Norero v. 99-105 Third Avenue Realty, LLC

In an action to recover damages for personal injuries, the plaintiff appeals, as limited by his brief, from so much of an order of the Supreme Court, Queens County (Lane, J.), dated April 18, 2011, as denied, as premature, his motion, in effect, for summary judgment on the issue of liability on the causes of action alleging violations of Labor Law § 240 (1) and § 241 (6) insofar as asserted against the defendants 99-105 Third Avenue Realty, LLC, and Bella Builders Associates, LLC.

Ordered that the order is reversed insofar as appealed from, on the law, with costs, and the plaintiffs motion, in effect, for summary judgment on the issue of liability on the causes of action alleging violations of Labor Law § 240 (1) and § 241 (6) insofar as asserted against the defendants 99-105 Third Avenue Realty, LLC, and Bella Builders Associates, LLC, is granted.

The defendant 99-105 Third Avenue Realty, LLC (hereinafter 99-105), which owned a multi-story building, engaged the defendant Bella Builders Associates, LLC (hereinafter Bella), as general contractor on a construction project at the building. Pursuant to subcontracts with Bella, the defendant Casur Corp. performed the “interior core and shell work,” and the third-party defendant, JLC Corp. (hereinafter JLC), performed asbestos removal work.

On July 26, 2008, the plaintiff, an employee of JLC, allegedly was injured when, while working on the fifth floor of the building, he partially fell into an unprotected opening in the floor that was large enough for his body to have passed through. He commenced this action, alleging, inter alia, violations of Labor Law § 240 (1) and § 241 (6).

The plaintiff moved, in effect, for summary judgment on the issue of liability on his causes of action alleging violations of Labor Law § 240 (1) and § 241 (6) insofar as asserted against 99-105 and Bella. However, the Supreme Court, observing that certain discovery remained outstanding, denied that motion as premature.

“Labor Law § 240 (1) imposes upon owners and general contractors, and their agents, a nondelegable duty to provide safety devices necessary to protect workers from risks inherent *728in elevated work sites” (McCarthy v Turner Constr., Inc., 17 NY3d 369, 374 [2011]; see Valensisi v Greens at Half Hollow, LLC, 33 AD3d 693, 695 [2006]). To prevail on a cause of action alleging a violation of Labor Law § 240 (1), a plaintiff must establish that the statute was violated and that the violation was a proximate cause of his or her injuries (see Blake v Neighborhood Hous. Servs. of N.Y. City, 1 NY3d 280, 287-289 [2003]).
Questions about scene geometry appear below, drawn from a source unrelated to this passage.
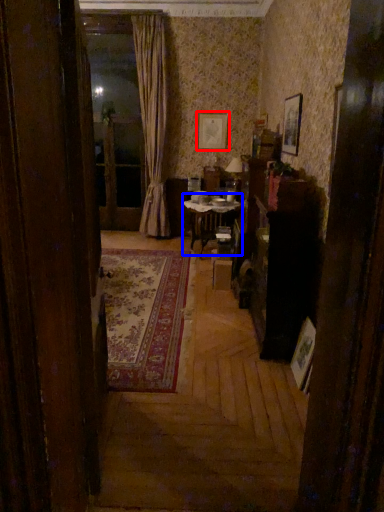
Question: Which object is closer to the camera taking this photo, picture frame (highlighted by a red box) or table (highlighted by a blue box)?

Choices:
 (A) picture frame
 (B) table

Answer: (B)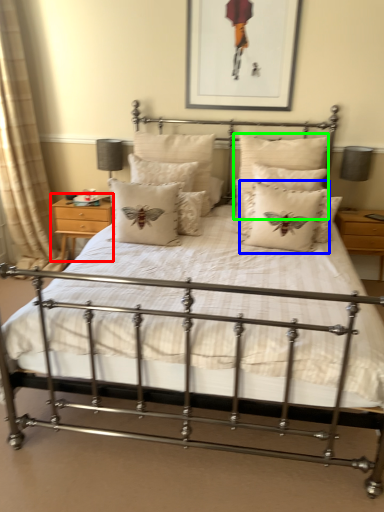
Question: Which is farther away from nightstand (highlighted by a red box)? pillow (highlighted by a blue box) or pillow (highlighted by a green box)?

Choices:
 (A) pillow
 (B) pillow

Answer: (A)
Labor Law § 241 (6) imposes upon owners and general contractors, and their agents, a nondelegable duty to provide reasonable and adequate protection and safety for workers, and to comply with the specific safety rules and regulations promulgated by the Commissioner of the Department of Labor (see Comes v New York State Elec. & Gas Corp., 82 NY2d 876, 878 [1993]; Ross v Curtis-Palmer Hydro-Elec. Co., 81 NY2d 494, 501-502 [1993]; Russin v Louis N. Picciano & Son, 54 NY2d 311, 317-318 [1981]). To prevail on a cause of action alleging a violation of Labor Law § 241 (6), a plaintiff must establish the violation of an Industrial Code provision that sets forth specific, applicable safety standards (see Ross v Curtis-Palmer Hydro-Elec. Co., 81 NY2d at 503-505).

Here, the plaintiff established, prima facie, that he was not provided with proper protection under Labor Law § 240 (1), that the failure to provide such protection also violated a specific and applicable provision of the Industrial Code (see 12 NYCRR 23-1.7 [b] [1] [i]), and that this failure was the proximate cause of his alleged injuries (see Ortiz v 164 Atl. Ave., LLC, 77 AD3d 807, 808-810 [2010]). In opposition, 99-105 and Bella failed to raise a triable issue of fact. Furthermore, contrary to their contention, the plaintiff’s motion was not premature, as they failed to demonstrate how discovery may reveal or lead to relevant evidence or that “facts essential to opposing the motion were exclusively within” another party’s “knowledge and control” (Espada v City of New York, 74 AD3d 1276, 1277 [2010]; see CPLR 3212 [f]; Naranjo v Star Corrugated Box Co., Inc., 22 AD3d 545, 545-546 [2005]).

Accordingly, the Supreme Court should have granted the plaintiffs motion, in effect, for summary judgment on the issue of liability on the causes of action alleging violations of Labor Law § 240 (1) and § 241 (6) insofar as asserted against 99-105 and Bella. Skelos, J.P., Florio, Roman and Miller, JJ., concur.